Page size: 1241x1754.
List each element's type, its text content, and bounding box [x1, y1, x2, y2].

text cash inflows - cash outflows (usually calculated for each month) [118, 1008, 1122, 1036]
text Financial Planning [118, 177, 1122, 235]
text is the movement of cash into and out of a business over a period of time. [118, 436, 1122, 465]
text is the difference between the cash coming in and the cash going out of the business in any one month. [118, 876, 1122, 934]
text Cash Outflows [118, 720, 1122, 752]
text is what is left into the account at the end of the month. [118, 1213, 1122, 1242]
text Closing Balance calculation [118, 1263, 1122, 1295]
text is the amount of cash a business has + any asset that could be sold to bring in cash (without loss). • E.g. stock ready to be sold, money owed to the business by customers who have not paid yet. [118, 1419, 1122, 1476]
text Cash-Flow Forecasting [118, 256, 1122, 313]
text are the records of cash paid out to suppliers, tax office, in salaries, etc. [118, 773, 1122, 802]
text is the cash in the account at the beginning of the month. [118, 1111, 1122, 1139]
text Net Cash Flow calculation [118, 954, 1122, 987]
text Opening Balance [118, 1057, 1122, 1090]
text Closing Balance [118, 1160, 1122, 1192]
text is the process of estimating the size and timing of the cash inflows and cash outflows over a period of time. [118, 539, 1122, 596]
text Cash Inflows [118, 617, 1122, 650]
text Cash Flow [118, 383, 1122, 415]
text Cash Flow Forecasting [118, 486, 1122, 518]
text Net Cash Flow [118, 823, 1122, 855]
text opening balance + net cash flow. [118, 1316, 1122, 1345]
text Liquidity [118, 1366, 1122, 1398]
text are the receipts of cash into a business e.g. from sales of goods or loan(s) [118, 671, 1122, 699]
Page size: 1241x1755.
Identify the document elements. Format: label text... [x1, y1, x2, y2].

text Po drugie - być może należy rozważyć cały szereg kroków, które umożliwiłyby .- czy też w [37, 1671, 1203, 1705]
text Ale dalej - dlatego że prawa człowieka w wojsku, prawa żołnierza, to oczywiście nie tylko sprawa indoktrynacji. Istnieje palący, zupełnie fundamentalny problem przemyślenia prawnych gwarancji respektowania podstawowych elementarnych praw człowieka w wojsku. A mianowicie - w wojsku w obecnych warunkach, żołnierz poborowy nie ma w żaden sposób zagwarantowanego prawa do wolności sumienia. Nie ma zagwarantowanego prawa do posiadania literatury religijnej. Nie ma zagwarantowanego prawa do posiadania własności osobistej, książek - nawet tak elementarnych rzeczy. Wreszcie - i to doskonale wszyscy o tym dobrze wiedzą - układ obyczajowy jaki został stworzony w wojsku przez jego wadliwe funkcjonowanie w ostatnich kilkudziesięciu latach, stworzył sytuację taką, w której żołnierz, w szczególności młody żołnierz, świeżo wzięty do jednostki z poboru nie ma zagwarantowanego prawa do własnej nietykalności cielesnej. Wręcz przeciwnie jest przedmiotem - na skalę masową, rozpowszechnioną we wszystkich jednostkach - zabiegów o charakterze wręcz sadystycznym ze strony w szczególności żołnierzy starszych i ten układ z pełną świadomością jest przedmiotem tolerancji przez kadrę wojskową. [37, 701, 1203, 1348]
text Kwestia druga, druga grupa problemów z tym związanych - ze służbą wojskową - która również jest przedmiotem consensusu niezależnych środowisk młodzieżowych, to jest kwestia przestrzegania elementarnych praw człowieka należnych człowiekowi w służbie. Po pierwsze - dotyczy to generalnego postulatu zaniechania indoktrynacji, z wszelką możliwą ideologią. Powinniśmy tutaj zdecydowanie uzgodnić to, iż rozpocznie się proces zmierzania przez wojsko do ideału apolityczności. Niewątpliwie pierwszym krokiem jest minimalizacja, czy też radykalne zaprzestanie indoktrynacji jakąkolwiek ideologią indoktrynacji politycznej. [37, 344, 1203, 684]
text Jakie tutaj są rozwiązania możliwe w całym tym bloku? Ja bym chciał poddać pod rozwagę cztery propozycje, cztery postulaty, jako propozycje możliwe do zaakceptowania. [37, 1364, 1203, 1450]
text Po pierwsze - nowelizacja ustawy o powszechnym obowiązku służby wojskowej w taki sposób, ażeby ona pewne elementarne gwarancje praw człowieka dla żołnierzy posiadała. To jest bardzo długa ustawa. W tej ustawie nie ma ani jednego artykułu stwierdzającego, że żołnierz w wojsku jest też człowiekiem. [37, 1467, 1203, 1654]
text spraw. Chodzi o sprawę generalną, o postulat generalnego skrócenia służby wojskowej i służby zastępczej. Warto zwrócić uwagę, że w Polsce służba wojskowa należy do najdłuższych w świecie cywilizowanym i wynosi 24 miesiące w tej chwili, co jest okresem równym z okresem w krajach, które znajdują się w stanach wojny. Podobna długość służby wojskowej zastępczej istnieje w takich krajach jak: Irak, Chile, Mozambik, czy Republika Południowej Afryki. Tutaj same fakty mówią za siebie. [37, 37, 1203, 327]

▶ **REQUIREMENTS**:
Reproduce all of the lines above word for word, with nothing changed or left out.

▶ **REPLY**:
Page size: 1241x1754.
List each element's type, its text content, and bounding box [x1, y1, x2, y2].

text cash inflows - cash outflows (usually calculated for each month) [118, 1008, 1122, 1036]
text Financial Planning [118, 177, 1122, 235]
text is the movement of cash into and out of a business over a period of time. [118, 436, 1122, 465]
text is the difference between the cash coming in and the cash going out of the business in any one month. [118, 876, 1122, 934]
text Cash Outflows [118, 720, 1122, 752]
text is what is left into the account at the end of the month. [118, 1213, 1122, 1242]
text Closing Balance calculation [118, 1263, 1122, 1295]
text is the amount of cash a business has + any asset that could be sold to bring in cash (without loss). • E.g. stock ready to be sold, money owed to the business by customers who have not paid yet. [118, 1419, 1122, 1476]
text Cash-Flow Forecasting [118, 256, 1122, 313]
text are the records of cash paid out to suppliers, tax office, in salaries, etc. [118, 773, 1122, 802]
text is the cash in the account at the beginning of the month. [118, 1111, 1122, 1139]
text Net Cash Flow calculation [118, 954, 1122, 987]
text Opening Balance [118, 1057, 1122, 1090]
text Closing Balance [118, 1160, 1122, 1192]
text is the process of estimating the size and timing of the cash inflows and cash outflows over a period of time. [118, 539, 1122, 596]
text Cash Inflows [118, 617, 1122, 650]
text Cash Flow [118, 383, 1122, 415]
text Cash Flow Forecasting [118, 486, 1122, 518]
text Net Cash Flow [118, 823, 1122, 855]
text opening balance + net cash flow. [118, 1316, 1122, 1345]
text Liquidity [118, 1366, 1122, 1398]
text are the receipts of cash into a business e.g. from sales of goods or loan(s) [118, 671, 1122, 699]
Page size: 1241x1755.
Identify the document elements. Format: label text... [x1, y1, x2, y2].

text Po drugie - być może należy rozważyć cały szereg kroków, które umożliwiłyby .- czy też w [37, 1671, 1203, 1705]
text Ale dalej - dlatego że prawa człowieka w wojsku, prawa żołnierza, to oczywiście nie tylko sprawa indoktrynacji. Istnieje palący, zupełnie fundamentalny problem przemyślenia prawnych gwarancji respektowania podstawowych elementarnych praw człowieka w wojsku. A mianowicie - w wojsku w obecnych warunkach, żołnierz poborowy nie ma w żaden sposób zagwarantowanego prawa do wolności sumienia. Nie ma zagwarantowanego prawa do posiadania literatury religijnej. Nie ma zagwarantowanego prawa do posiadania własności osobistej, książek - nawet tak elementarnych rzeczy. Wreszcie - i to doskonale wszyscy o tym dobrze wiedzą - układ obyczajowy jaki został stworzony w wojsku przez jego wadliwe funkcjonowanie w ostatnich kilkudziesięciu latach, stworzył sytuację taką, w której żołnierz, w szczególności młody żołnierz, świeżo wzięty do jednostki z poboru nie ma zagwarantowanego prawa do własnej nietykalności cielesnej. Wręcz przeciwnie jest przedmiotem - na skalę masową, rozpowszechnioną we wszystkich jednostkach - zabiegów o charakterze wręcz sadystycznym ze strony w szczególności żołnierzy starszych i ten układ z pełną świadomością jest przedmiotem tolerancji przez kadrę wojskową. [37, 701, 1203, 1348]
text Kwestia druga, druga grupa problemów z tym związanych - ze służbą wojskową - która również jest przedmiotem consensusu niezależnych środowisk młodzieżowych, to jest kwestia przestrzegania elementarnych praw człowieka należnych człowiekowi w służbie. Po pierwsze - dotyczy to generalnego postulatu zaniechania indoktrynacji, z wszelką możliwą ideologią. Powinniśmy tutaj zdecydowanie uzgodnić to, iż rozpocznie się proces zmierzania przez wojsko do ideału apolityczności. Niewątpliwie pierwszym krokiem jest minimalizacja, czy też radykalne zaprzestanie indoktrynacji jakąkolwiek ideologią indoktrynacji politycznej. [37, 344, 1203, 684]
text Jakie tutaj są rozwiązania możliwe w całym tym bloku? Ja bym chciał poddać pod rozwagę cztery propozycje, cztery postulaty, jako propozycje możliwe do zaakceptowania. [37, 1364, 1203, 1450]
text Po pierwsze - nowelizacja ustawy o powszechnym obowiązku służby wojskowej w taki sposób, ażeby ona pewne elementarne gwarancje praw człowieka dla żołnierzy posiadała. To jest bardzo długa ustawa. W tej ustawie nie ma ani jednego artykułu stwierdzającego, że żołnierz w wojsku jest też człowiekiem. [37, 1467, 1203, 1654]
text spraw. Chodzi o sprawę generalną, o postulat generalnego skrócenia służby wojskowej i służby zastępczej. Warto zwrócić uwagę, że w Polsce służba wojskowa należy do najdłuższych w świecie cywilizowanym i wynosi 24 miesiące w tej chwili, co jest okresem równym z okresem w krajach, które znajdują się w stanach wojny. Podobna długość służby wojskowej zastępczej istnieje w takich krajach jak: Irak, Chile, Mozambik, czy Republika Południowej Afryki. Tutaj same fakty mówią za siebie. [37, 37, 1203, 327]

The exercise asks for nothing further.